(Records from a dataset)
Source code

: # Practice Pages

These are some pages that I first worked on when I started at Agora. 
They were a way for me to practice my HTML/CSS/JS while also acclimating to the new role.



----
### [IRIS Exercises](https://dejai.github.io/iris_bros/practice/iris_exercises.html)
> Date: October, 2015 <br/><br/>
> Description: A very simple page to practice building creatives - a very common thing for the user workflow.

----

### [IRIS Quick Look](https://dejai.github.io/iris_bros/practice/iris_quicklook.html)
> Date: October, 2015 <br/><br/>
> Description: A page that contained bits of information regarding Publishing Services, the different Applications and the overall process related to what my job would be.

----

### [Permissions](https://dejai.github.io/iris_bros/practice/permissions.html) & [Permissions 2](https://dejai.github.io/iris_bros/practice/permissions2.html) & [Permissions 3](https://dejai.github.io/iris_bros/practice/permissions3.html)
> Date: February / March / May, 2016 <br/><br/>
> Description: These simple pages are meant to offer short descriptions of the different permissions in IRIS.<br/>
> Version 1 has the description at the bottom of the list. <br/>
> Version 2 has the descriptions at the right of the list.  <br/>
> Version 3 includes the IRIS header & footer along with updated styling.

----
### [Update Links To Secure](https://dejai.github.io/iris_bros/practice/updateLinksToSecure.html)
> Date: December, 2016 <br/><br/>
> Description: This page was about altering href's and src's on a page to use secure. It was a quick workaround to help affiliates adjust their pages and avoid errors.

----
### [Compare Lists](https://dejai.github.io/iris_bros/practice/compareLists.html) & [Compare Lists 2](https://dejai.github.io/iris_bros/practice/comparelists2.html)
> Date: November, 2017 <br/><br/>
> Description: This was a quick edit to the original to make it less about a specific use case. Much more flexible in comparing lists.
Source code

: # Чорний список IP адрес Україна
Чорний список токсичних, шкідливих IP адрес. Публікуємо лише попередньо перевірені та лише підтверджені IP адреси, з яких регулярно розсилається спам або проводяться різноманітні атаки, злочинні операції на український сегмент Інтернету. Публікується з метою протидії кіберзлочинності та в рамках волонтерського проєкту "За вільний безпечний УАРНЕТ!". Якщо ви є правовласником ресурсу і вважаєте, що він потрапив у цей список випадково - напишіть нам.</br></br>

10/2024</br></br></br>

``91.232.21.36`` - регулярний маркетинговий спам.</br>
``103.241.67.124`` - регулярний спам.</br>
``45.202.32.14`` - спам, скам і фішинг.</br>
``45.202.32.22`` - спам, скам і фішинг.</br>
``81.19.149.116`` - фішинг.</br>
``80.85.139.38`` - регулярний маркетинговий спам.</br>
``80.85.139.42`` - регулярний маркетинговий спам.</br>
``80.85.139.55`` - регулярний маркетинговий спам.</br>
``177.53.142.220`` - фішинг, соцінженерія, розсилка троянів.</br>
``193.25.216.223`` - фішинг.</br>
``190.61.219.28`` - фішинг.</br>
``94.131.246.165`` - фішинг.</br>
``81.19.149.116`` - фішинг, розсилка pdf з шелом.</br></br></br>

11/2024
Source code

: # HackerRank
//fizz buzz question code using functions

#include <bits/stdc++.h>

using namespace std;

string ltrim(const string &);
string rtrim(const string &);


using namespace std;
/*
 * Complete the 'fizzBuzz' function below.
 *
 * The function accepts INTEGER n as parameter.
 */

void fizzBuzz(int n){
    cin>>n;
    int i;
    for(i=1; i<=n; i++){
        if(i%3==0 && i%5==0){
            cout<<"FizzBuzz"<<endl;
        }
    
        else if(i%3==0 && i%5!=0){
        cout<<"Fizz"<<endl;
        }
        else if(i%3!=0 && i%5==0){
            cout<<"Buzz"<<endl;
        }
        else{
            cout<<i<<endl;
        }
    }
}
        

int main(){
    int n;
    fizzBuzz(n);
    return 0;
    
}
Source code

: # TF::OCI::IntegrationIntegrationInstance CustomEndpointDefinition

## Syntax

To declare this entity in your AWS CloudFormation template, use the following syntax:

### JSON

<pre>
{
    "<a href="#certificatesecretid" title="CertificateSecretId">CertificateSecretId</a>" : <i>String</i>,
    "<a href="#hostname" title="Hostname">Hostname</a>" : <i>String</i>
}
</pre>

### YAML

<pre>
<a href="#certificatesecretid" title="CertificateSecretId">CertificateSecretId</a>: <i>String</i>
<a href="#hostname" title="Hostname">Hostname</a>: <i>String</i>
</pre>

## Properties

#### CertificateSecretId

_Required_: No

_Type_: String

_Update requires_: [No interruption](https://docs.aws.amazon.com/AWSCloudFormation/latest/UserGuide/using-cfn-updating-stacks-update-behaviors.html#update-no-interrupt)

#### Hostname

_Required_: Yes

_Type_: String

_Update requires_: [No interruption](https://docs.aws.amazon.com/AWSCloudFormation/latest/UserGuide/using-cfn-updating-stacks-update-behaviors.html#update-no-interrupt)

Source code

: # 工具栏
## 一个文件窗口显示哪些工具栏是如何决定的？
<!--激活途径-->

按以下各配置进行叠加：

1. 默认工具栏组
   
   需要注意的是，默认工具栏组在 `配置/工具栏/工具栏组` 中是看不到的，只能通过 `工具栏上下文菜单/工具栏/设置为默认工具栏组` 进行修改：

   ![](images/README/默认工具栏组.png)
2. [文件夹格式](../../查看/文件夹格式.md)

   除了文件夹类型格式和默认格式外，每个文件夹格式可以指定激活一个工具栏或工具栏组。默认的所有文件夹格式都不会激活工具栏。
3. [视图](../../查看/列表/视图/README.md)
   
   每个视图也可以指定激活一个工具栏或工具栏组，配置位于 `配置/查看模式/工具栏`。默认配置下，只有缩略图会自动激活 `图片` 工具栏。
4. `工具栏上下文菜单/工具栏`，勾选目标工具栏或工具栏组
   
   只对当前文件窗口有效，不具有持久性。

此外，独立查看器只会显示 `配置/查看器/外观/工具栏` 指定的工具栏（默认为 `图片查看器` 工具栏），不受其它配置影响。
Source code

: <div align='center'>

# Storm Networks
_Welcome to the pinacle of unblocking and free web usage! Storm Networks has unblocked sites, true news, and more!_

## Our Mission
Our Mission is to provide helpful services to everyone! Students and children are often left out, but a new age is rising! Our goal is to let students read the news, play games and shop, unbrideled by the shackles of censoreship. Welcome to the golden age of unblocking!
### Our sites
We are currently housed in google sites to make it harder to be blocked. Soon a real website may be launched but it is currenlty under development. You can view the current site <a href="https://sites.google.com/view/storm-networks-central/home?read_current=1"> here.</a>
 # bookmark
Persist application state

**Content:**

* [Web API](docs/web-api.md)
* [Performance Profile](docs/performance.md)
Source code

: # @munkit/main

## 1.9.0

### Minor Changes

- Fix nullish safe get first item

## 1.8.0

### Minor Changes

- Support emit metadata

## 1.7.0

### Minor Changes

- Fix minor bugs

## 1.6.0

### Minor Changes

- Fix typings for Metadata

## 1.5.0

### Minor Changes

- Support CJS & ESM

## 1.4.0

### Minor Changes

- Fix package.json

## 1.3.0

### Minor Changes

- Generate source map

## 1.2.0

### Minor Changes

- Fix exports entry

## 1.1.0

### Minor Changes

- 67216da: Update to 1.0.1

▸ What is required: The entries above need to be repeated in full, exactly as written.

▸ Solution:
Source code

: # Practice Pages

These are some pages that I first worked on when I started at Agora. 
They were a way for me to practice my HTML/CSS/JS while also acclimating to the new role.



----
### [IRIS Exercises](https://dejai.github.io/iris_bros/practice/iris_exercises.html)
> Date: October, 2015 <br/><br/>
> Description: A very simple page to practice building creatives - a very common thing for the user workflow.

----

### [IRIS Quick Look](https://dejai.github.io/iris_bros/practice/iris_quicklook.html)
> Date: October, 2015 <br/><br/>
> Description: A page that contained bits of information regarding Publishing Services, the different Applications and the overall process related to what my job would be.

----

### [Permissions](https://dejai.github.io/iris_bros/practice/permissions.html) & [Permissions 2](https://dejai.github.io/iris_bros/practice/permissions2.html) & [Permissions 3](https://dejai.github.io/iris_bros/practice/permissions3.html)
> Date: February / March / May, 2016 <br/><br/>
> Description: These simple pages are meant to offer short descriptions of the different permissions in IRIS.<br/>
> Version 1 has the description at the bottom of the list. <br/>
> Version 2 has the descriptions at the right of the list.  <br/>
> Version 3 includes the IRIS header & footer along with updated styling.

----
### [Update Links To Secure](https://dejai.github.io/iris_bros/practice/updateLinksToSecure.html)
> Date: December, 2016 <br/><br/>
> Description: This page was about altering href's and src's on a page to use secure. It was a quick workaround to help affiliates adjust their pages and avoid errors.

----
### [Compare Lists](https://dejai.github.io/iris_bros/practice/compareLists.html) & [Compare Lists 2](https://dejai.github.io/iris_bros/practice/comparelists2.html)
> Date: November, 2017 <br/><br/>
> Description: This was a quick edit to the original to make it less about a specific use case. Much more flexible in comparing lists.
Source code

: # Чорний список IP адрес Україна
Чорний список токсичних, шкідливих IP адрес. Публікуємо лише попередньо перевірені та лише підтверджені IP адреси, з яких регулярно розсилається спам або проводяться різноманітні атаки, злочинні операції на український сегмент Інтернету. Публікується з метою протидії кіберзлочинності та в рамках волонтерського проєкту "За вільний безпечний УАРНЕТ!". Якщо ви є правовласником ресурсу і вважаєте, що він потрапив у цей список випадково - напишіть нам.</br></br>

10/2024</br></br></br>

``91.232.21.36`` - регулярний маркетинговий спам.</br>
``103.241.67.124`` - регулярний спам.</br>
``45.202.32.14`` - спам, скам і фішинг.</br>
``45.202.32.22`` - спам, скам і фішинг.</br>
``81.19.149.116`` - фішинг.</br>
``80.85.139.38`` - регулярний маркетинговий спам.</br>
``80.85.139.42`` - регулярний маркетинговий спам.</br>
``80.85.139.55`` - регулярний маркетинговий спам.</br>
``177.53.142.220`` - фішинг, соцінженерія, розсилка троянів.</br>
``193.25.216.223`` - фішинг.</br>
``190.61.219.28`` - фішинг.</br>
``94.131.246.165`` - фішинг.</br>
``81.19.149.116`` - фішинг, розсилка pdf з шелом.</br></br></br>

11/2024
Source code

: # HackerRank
//fizz buzz question code using functions

#include <bits/stdc++.h>

using namespace std;

string ltrim(const string &);
string rtrim(const string &);


using namespace std;
/*
 * Complete the 'fizzBuzz' function below.
 *
 * The function accepts INTEGER n as parameter.
 */

void fizzBuzz(int n){
    cin>>n;
    int i;
    for(i=1; i<=n; i++){
        if(i%3==0 && i%5==0){
            cout<<"FizzBuzz"<<endl;
        }
    
        else if(i%3==0 && i%5!=0){
        cout<<"Fizz"<<endl;
        }
        else if(i%3!=0 && i%5==0){
            cout<<"Buzz"<<endl;
        }
        else{
            cout<<i<<endl;
        }
    }
}
        

int main(){
    int n;
    fizzBuzz(n);
    return 0;
    
}
Source code

: # TF::OCI::IntegrationIntegrationInstance CustomEndpointDefinition

## Syntax

To declare this entity in your AWS CloudFormation template, use the following syntax:

### JSON

<pre>
{
    "<a href="#certificatesecretid" title="CertificateSecretId">CertificateSecretId</a>" : <i>String</i>,
    "<a href="#hostname" title="Hostname">Hostname</a>" : <i>String</i>
}
</pre>

### YAML

<pre>
<a href="#certificatesecretid" title="CertificateSecretId">CertificateSecretId</a>: <i>String</i>
<a href="#hostname" title="Hostname">Hostname</a>: <i>String</i>
</pre>

## Properties

#### CertificateSecretId

_Required_: No

_Type_: String

_Update requires_: [No interruption](https://docs.aws.amazon.com/AWSCloudFormation/latest/UserGuide/using-cfn-updating-stacks-update-behaviors.html#update-no-interrupt)

#### Hostname

_Required_: Yes

_Type_: String

_Update requires_: [No interruption](https://docs.aws.amazon.com/AWSCloudFormation/latest/UserGuide/using-cfn-updating-stacks-update-behaviors.html#update-no-interrupt)

Source code

: # 工具栏
## 一个文件窗口显示哪些工具栏是如何决定的？
<!--激活途径-->

按以下各配置进行叠加：

1. 默认工具栏组
   
   需要注意的是，默认工具栏组在 `配置/工具栏/工具栏组` 中是看不到的，只能通过 `工具栏上下文菜单/工具栏/设置为默认工具栏组` 进行修改：

   ![](images/README/默认工具栏组.png)
2. [文件夹格式](../../查看/文件夹格式.md)

   除了文件夹类型格式和默认格式外，每个文件夹格式可以指定激活一个工具栏或工具栏组。默认的所有文件夹格式都不会激活工具栏。
3. [视图](../../查看/列表/视图/README.md)
   
   每个视图也可以指定激活一个工具栏或工具栏组，配置位于 `配置/查看模式/工具栏`。默认配置下，只有缩略图会自动激活 `图片` 工具栏。
4. `工具栏上下文菜单/工具栏`，勾选目标工具栏或工具栏组
   
   只对当前文件窗口有效，不具有持久性。

此外，独立查看器只会显示 `配置/查看器/外观/工具栏` 指定的工具栏（默认为 `图片查看器` 工具栏），不受其它配置影响。
Source code

: <div align='center'>

# Storm Networks
_Welcome to the pinacle of unblocking and free web usage! Storm Networks has unblocked sites, true news, and more!_

## Our Mission
Our Mission is to provide helpful services to everyone! Students and children are often left out, but a new age is rising! Our goal is to let students read the news, play games and shop, unbrideled by the shackles of censoreship. Welcome to the golden age of unblocking!
### Our sites
We are currently housed in google sites to make it harder to be blocked. Soon a real website may be launched but it is currenlty under development. You can view the current site <a href="https://sites.google.com/view/storm-networks-central/home?read_current=1"> here.</a>
 # bookmark
Persist application state

**Content:**

* [Web API](docs/web-api.md)
* [Performance Profile](docs/performance.md)
Source code

: # @munkit/main

## 1.9.0

### Minor Changes

- Fix nullish safe get first item

## 1.8.0

### Minor Changes

- Support emit metadata

## 1.7.0

### Minor Changes

- Fix minor bugs

## 1.6.0

### Minor Changes

- Fix typings for Metadata

## 1.5.0

### Minor Changes

- Support CJS & ESM

## 1.4.0

### Minor Changes

- Fix package.json

## 1.3.0

### Minor Changes

- Generate source map

## 1.2.0

### Minor Changes

- Fix exports entry

## 1.1.0

### Minor Changes

- 67216da: Update to 1.0.1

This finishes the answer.